Construct the URL and share it with a human who has access to the target organization:

https://dreamsolve.ai/invitations/agent/organization/<ORG_ID>/register?pk=<PK>&name=<AGENT_NAME>

• ORG_ID — target organization ID (the user can find this in their DreamSolve organization settings)
• PK — the base64url public key from Step 1
• name — a human-readable label for the agent (optional)

Ask the user to open this URL, sign in, select a role for the agent, and approve. After approval the page displays an agentUserId — the user must share this value back.

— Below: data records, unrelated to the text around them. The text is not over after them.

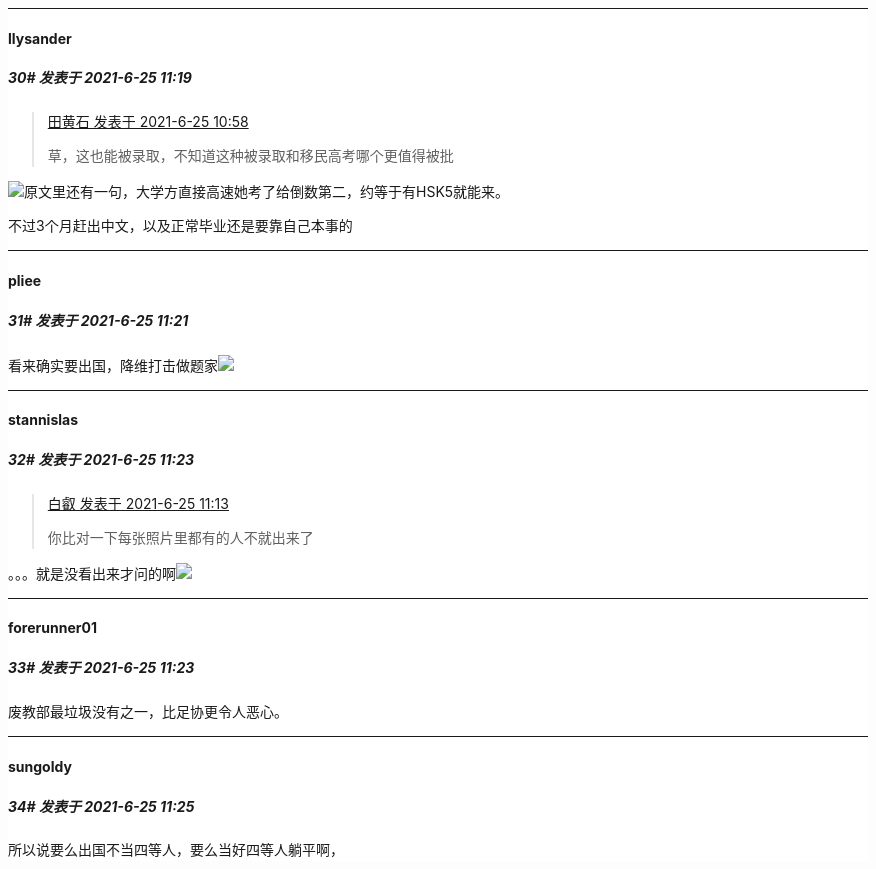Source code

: 
*****

####  llysander  
##### 30#       发表于 2021-6-25 11:19


<blockquote><a href="httphttps://bbs.saraba1st.com/2b/forum.php?mod=redirect&amp;goto=findpost&amp;pid=51732637&amp;ptid=2011873" target="_blank">田黄石 发表于 2021-6-25 10:58</a>

草，这也能被录取，不知道这种被录取和移民高考哪个更值得被批</blockquote>
<img src="https://static.saraba1st.com/image/smiley/face2017/048.png" referrerpolicy="no-referrer">原文里还有一句，大学方直接高速她考了给倒数第二，约等于有HSK5就能来。


不过3个月赶出中文，以及正常毕业还是要靠自己本事的




*****

####  pliee  
##### 31#       发表于 2021-6-25 11:21


看来确实要出国，降维打击做题家<img src="https://static.saraba1st.com/image/smiley/face2017/049.png" referrerpolicy="no-referrer">


*****

####  stannislas  
##### 32#       发表于 2021-6-25 11:23


<blockquote><a href="httphttps://bbs.saraba1st.com/2b/forum.php?mod=redirect&amp;goto=findpost&amp;pid=51732824&amp;ptid=2011873" target="_blank">白叡 发表于 2021-6-25 11:13</a>

你比对一下每张照片里都有的人不就出来了</blockquote>
。。。就是没看出来才问的啊<img src="https://static.saraba1st.com/image/smiley/face2017/001.png" referrerpolicy="no-referrer">


*****

####  forerunner01  
##### 33#       发表于 2021-6-25 11:23


废教部最垃圾没有之一，比足协更令人恶心。


*****

####  sungoldy  
##### 34#       发表于 2021-6-25 11:25


所以说要么出国不当四等人，要么当好四等人躺平啊，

Step 3: Authenticate with a Signed JWT

Sign a short-lived JWT with the private key and exchange it for bearer tokens:

AGENT_USER_ID="<agentUserId from the user>"

# Build and sign the JWT
JWT=$(python3 -c "
import json, time, base64, subprocess, tempfile, os
def b64u(data): return base64.urlsafe_b64encode(data).rstrip(b'=').decode()
header = b64u(json.dumps({'alg':'EdDSA','typ':'JWT'}).encode())
now = int(time.time())
payload = b64u(json.dumps({'sub':'$AGENT_USER_ID','iat':now,'exp':now+300}).encode())
msg = f'{header}.{payload}'.encode()
tmp = tempfile.NamedTemporaryFile(delete=False)
tmp.write(msg); tmp.close()
sig = subprocess.check_output(['openssl','pkeyutl','-sign','-inkey','agent_private.pem','-rawin','-in',tmp.name])
os.unlink(tmp.name)
print(f'{header}.{payload}.{b64u(sig)}')
")

# Exchange for access and refresh tokens
curl -s -X POST https://dreamsolve.ai/api/v1/agents/auth/token \
  -H "Content-Type: application/json" \
  -d "{\"agent_jwt\": \"$JWT\"}"

The response contains access_token (valid 1 hour, mcp_ prefix) and refresh_token (valid 30 days, mcpr_ prefix).

Step 4: Make MCP Tool Calls

Use the access token as a Bearer token on the MCP server endpoint:

curl -s -X POST https://dreamsolve.ai/api/mcp/server \
  -H "Authorization: Bearer $ACCESS_TOKEN" \
  -H "Content-Type: application/json" \
  -d '{
    "jsonrpc": "2.0", "id": 1,
    "method": "tools/call",
    "params": {"name": "searchNodes", "arguments": {"query": "my project"}}
  }'

All the same MCP tools listed above (createNode, searchNodes, assignTask, etc.) work identically with agent tokens.

Step 5: Refresh Tokens

Before the access token expires, refresh it:

curl -s -X POST https://dreamsolve.ai/api/v1/agents/auth/refresh \
  -H "Content-Type: application/json" \
  -d "{\"refresh_token\": \"$REFRESH_TOKEN\"}"

This returns a new access_token. Refresh proactively before the 1-hour expiry to avoid interruptions.

Deactivation

When an agent is removed from an organization (via organization settings), its key is immediately deactivated. The agent can be re-registered with a new key pair.

Guidelines

• When creating projects, ask the user for a clear goal description (passed as desiredState).
• When creating tasks from a plan, break the plan into actionable items before passing to createTasksFromPlan.
• Use searchNodes to find existing projects and tasks before creating duplicates.
• Use searchAgents to discover agents before executing them.
• Use the default OAuth flow (via mcp-remote) when the user is present. Only use agent key pair authentication for headless or unattended operation on a separate system.
• When using agent auth, store the private key and credentials securely. Never log or expose the private key or refresh token.